Berlin - Keine vier Wochen sind vergangen, seit die im Umfragetief feststeckende FDP bei ihrem Parteitag in Rostock mit Philipp Rösler, Christian Lindner und Rainer Brüderle die Zukunft in junge und gleichsam erfahrene Hände gelegt hat und den Personalquerelen der zurückliegenden Monate damit ein Ende machen wollte.

Doch schon bei der ersten Bewährungsprobe der neuen Führungsmannschaft, der schwarz-gelben Atomwende, knirscht es zwischen den Jungen und den Alten in der FDP. Und zwar so heftig, dass sich manch Liberaler an die mahnenden Worte des Altvorsitzenden Hans-Dietrich Genscher erinnert fühlt, der im Frühjahr dringend zu einer Komplettrevision der Parteispitze geraten hatte.

Auslöser für den neuesten Krach ist die Kritik von Generalsekretär Christian Lindner an einem Detailpunkt der Atomgesetze, die zum Wochenbeginn im Kabinett verabschiedet wurden. Anders als am Sonntag vor einer Woche im Koalitionsausschuss mit der Union verabredet, hatte die Kanzlerin vergangenen Freitag dem Drängen der Ministerpräsidenten nachgegeben und eine Kaskade der Daten festgelegt, an denen die Atomkraftwerke schrittweise bis 2022 abgeschaltet werden sollen. Was Kennern des Fachs und auch der Politik als sinnvoll erschien, roch für Lindner nach einem taktischen Zug der Kanzlerin, mit SPD und Grünen zu einem gesamtgesellschaftlichen Atomkonsens zu kommen. Auf Kosten des ohnehin angeschlagenen Koalitionspartners FDP. Was ihn als Generalsekretär natürlich schon von Amts wegen erzürnen musste.

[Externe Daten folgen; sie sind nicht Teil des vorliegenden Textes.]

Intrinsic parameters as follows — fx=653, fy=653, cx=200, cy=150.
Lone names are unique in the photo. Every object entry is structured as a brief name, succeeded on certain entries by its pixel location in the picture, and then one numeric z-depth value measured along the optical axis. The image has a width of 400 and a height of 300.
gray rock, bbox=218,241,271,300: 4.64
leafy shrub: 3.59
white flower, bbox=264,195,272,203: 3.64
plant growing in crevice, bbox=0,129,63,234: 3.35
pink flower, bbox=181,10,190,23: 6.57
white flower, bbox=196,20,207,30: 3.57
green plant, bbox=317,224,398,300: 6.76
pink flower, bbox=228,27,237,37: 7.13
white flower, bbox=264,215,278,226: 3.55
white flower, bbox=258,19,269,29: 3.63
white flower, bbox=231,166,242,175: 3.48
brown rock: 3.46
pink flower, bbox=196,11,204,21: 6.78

Der 32 Jahre junge Lindner jedenfalls gab diesem Impuls offenbar sofort nach. Zunächst am Wochenende, als er einem Journalisten vom „Kölner Stadtanzeiger“ diktierte, die von Merkel gefundene Lösung ziehe womöglich „Entschädigungszahlungen“ nach sich, weil die Stromkonzerne dadurch auf einen Teil ihrer Laufzeiten verzichten müssten. „Wir hätten vielleicht Vorsorge getroffen“, wies Lindner auf rechtliche Bedenken innerhalb der FDP hin und schob der Union die Schuld in die Schuhe: „Seitens der Union wurde gesagt, das sei nicht erforderlich.“ Damit trage die Union nun auch die Verantwortung.

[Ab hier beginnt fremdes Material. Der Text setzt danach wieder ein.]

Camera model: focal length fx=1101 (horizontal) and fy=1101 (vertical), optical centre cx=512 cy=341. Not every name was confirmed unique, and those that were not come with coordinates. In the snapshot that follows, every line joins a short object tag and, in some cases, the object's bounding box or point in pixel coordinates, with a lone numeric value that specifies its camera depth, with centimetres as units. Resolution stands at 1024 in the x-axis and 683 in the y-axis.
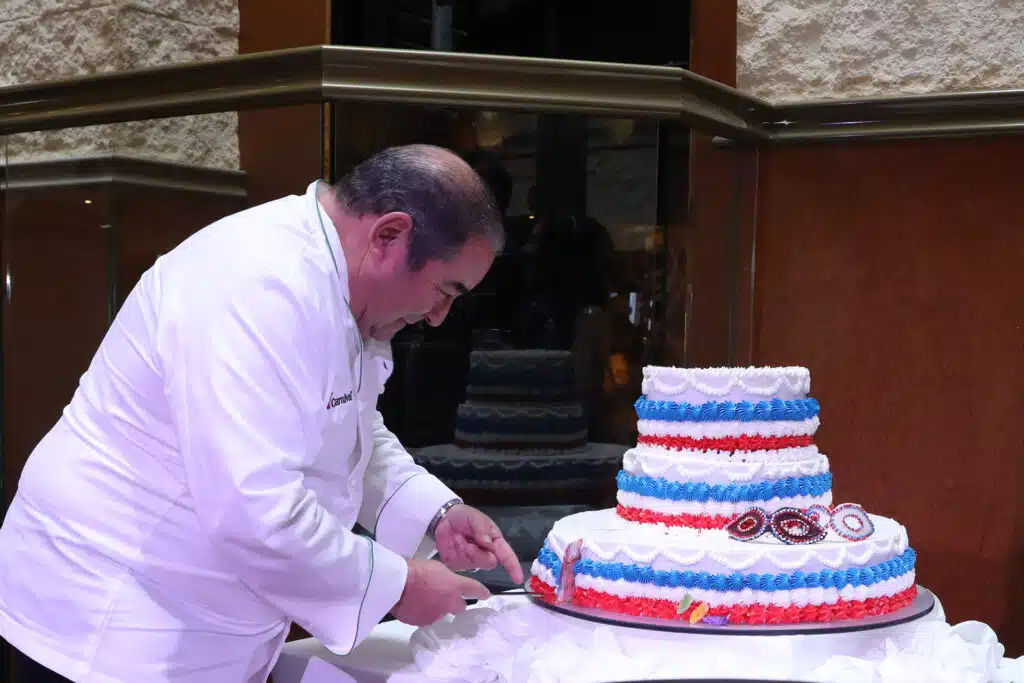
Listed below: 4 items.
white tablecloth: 156
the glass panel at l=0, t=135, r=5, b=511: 320
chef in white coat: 139
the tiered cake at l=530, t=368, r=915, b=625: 176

Ein Vorgang, der innerparteilich verständlich ist, schließlich ist die FDP alles andere als zufrieden mit dem schwarz-gelben Atomkonsens. Der allerdings beim Koalitionspartner sofort zu Ärger führte. Wo man doch das Energiethema zum Beweis neuer Führungsstärke der Regierung erhoben hatte. Doch Lindner, anstatt es bei der einen Zeitungsäußerung zu belassen (nach dem Motto: Was gesagt werden muss, muss mal gesagt werden), legte am Dienstag noch nach. Nun erweckte er sogar den Eindruck, um die Rechtssicherheit der Beschlüsse besorgte FDP-Obere hätten Ende vergangener Woche beim Koalitionstreffen auf den Punkt Entschädigung aufmerksam gemacht, seien jedoch von der Kanzlerin und CSU-Chef Horst Seehofer zurückgewiesen worden. Eine Schilderung, die womöglich ein wenig überspitzt war, die Lindners Widersacher in der eigenen Partei jedoch sofort auf den Plan gerufen hat. Statt die Sache auf sich beruhen zu lassen, meldete sich die FDP-Justizministerin Sabine Leutheusser-Schnarrenberger am Mittwoch mit einem klaren Widerspruch zu Wort: Sie als Juristin sehe keinerlei Rechtsunsicherheit in der gefundenen Lösung.

Und Fraktionschef Rainer Brüderle vollendete hernach die Bloßstellung des eigenen Generalsekretärs (ein „Politikwissenschaftler“). Er meldete sich mit der Bemerkung, er könne sich überhaupt nicht daran erinnern, dass sich letzte Woche jemand aus den verantwortlichen Ressorts der Regierung wegen rechtlicher Bedenken gemeldet habe, die dann von Merkel und Seehofer auch noch zurückgewiesen worden sein sollen. Christian Lindner steht nun wie ein Nestbeschmutzer der eigenen Regierung da, der noch nicht mal in der FDP Unterstützung hat.